Я помню, как иногда мы сидели в рок-клубе и кто-то приезжал из какой-то советской глубинки и говорил: «Как я рад, что к вам попал! Что у вас есть, что можно с собой взять?» Было очень интересно, чувствовалось, что музыкальная жизнь — не только в Ленинграде, а есть еще куча людей в разных других городах, которые очень внимательно следят за тем, что происходит в Ленинграде, и им очень хочется послушать музыку у себя или пригласить к себе музыкантов. Потом это все пошло, Гребенщиков стал ездить по всему Советскому Союзу и выступать — он стал просто звездой. А до того он был ленинградским музыкантом, которого можно было услышать на домашнем концерте.
— С вашими знакомствами в ленинградской музыкальной среде, с интересом к советской музыке на Западе вы не думали сделать русский рок своей профессией? Стать продюсером, например?

Строки данных |
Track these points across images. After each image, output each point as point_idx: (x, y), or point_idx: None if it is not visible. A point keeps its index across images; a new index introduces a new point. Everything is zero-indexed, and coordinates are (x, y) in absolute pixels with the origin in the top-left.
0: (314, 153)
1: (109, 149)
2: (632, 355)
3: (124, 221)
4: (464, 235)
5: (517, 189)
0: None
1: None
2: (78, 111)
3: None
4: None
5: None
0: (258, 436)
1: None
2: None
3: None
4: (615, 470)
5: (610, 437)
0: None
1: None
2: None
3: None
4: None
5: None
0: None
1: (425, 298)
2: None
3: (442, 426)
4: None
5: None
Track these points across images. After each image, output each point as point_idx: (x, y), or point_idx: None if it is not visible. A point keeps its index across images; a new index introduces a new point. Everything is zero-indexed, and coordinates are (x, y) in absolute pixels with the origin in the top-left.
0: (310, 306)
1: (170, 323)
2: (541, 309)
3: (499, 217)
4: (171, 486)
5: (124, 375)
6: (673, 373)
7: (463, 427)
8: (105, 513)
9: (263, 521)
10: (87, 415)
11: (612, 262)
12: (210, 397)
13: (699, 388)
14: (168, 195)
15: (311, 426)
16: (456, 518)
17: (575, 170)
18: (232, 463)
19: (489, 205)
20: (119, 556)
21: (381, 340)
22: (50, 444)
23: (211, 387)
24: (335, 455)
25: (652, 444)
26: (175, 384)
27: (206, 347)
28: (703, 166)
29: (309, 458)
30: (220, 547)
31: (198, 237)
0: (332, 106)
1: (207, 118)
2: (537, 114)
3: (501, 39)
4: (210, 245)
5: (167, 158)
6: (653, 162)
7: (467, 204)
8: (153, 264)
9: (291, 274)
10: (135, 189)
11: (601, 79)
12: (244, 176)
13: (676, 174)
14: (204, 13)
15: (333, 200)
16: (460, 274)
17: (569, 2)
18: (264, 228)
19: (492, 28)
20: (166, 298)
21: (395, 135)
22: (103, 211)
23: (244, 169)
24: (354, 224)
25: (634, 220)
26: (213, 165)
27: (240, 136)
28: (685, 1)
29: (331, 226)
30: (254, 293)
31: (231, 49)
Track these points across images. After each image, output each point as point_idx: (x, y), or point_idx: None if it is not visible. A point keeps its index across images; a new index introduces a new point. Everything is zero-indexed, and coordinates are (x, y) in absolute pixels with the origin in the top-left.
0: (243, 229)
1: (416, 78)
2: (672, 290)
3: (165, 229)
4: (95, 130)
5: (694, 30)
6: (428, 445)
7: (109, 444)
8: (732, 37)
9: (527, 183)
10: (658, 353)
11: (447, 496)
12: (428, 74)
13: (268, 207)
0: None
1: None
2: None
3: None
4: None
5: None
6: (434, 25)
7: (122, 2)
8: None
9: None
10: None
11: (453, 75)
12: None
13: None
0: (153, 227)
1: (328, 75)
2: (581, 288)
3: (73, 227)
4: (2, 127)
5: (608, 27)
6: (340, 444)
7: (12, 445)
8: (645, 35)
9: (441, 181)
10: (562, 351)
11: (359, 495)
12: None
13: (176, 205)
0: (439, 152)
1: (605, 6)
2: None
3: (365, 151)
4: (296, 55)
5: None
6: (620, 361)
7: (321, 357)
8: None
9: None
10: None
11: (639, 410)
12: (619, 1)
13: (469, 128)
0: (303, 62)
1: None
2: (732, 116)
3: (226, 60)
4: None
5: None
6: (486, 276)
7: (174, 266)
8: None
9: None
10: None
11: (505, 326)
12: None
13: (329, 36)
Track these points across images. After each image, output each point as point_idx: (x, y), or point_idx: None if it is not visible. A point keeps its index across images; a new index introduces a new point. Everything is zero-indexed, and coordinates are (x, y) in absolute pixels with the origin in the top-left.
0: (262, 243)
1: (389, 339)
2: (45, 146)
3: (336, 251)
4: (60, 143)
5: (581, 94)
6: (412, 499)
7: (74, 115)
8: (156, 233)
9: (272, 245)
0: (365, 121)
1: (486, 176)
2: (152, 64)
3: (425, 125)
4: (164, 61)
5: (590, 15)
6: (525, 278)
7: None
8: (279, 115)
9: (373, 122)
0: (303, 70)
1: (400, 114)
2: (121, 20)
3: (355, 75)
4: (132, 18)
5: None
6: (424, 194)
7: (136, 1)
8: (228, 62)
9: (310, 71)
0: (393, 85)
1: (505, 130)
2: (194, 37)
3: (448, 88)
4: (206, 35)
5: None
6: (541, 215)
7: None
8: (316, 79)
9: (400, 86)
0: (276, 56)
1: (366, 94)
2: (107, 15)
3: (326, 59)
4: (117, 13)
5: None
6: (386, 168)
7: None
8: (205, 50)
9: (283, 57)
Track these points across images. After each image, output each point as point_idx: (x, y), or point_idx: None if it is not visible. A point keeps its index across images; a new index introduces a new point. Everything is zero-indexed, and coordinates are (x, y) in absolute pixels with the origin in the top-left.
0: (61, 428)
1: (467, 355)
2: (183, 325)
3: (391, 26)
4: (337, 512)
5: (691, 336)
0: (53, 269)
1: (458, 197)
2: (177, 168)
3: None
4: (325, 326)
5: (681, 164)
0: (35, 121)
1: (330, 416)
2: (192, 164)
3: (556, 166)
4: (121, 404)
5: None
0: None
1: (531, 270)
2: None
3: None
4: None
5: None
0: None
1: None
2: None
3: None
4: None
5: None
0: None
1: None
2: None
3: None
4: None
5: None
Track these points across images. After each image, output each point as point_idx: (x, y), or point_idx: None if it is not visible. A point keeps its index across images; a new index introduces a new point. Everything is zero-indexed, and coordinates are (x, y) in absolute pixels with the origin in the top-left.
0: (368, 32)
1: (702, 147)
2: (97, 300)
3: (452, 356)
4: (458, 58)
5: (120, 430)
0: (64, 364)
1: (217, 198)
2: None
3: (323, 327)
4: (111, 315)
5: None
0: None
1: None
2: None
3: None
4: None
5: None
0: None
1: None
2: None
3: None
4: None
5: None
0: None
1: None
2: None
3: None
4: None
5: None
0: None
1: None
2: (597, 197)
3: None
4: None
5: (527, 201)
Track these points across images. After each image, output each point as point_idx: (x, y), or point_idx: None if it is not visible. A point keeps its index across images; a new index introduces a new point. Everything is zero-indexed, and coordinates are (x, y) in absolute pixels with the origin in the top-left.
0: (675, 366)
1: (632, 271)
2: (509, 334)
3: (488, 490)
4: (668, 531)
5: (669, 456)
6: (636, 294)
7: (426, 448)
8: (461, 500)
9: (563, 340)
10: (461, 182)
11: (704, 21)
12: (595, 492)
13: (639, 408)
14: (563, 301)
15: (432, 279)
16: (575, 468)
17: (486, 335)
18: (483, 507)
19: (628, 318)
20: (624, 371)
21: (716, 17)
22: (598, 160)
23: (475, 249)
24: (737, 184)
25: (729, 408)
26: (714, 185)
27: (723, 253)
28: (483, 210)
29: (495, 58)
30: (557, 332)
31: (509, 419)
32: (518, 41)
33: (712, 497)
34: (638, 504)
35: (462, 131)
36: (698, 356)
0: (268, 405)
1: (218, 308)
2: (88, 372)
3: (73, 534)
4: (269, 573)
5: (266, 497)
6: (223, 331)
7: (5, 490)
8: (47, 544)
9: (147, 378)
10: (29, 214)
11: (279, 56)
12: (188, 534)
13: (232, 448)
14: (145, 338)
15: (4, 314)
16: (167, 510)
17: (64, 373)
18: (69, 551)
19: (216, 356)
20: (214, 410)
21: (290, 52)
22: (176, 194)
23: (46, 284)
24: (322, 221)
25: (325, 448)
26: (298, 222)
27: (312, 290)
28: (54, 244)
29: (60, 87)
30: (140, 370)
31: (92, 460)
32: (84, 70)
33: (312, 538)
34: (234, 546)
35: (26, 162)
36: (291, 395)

Набор заданий |
A – Где, по словам исходного текста, можно было услышать Гребенщикова, пока он еще не стал звездой?
B – Продублируйте записи с самой первой строки по строку с «4: (464, 235)» включительно.
Исходный текст и записи никак не связаны между собой.

Набор ответов |
A – На домашнем концерте.

B –
Track these points across images. After each image, output each point as point_idx: (x, y), or point_idx: None if it is not visible. A point keeps its index across images; a new index introduces a new point. Everything is zero-indexed, and coordinates are (x, y) in absolute pixels with the origin in the top-left.
0: (314, 153)
1: (109, 149)
2: (632, 355)
3: (124, 221)
4: (464, 235)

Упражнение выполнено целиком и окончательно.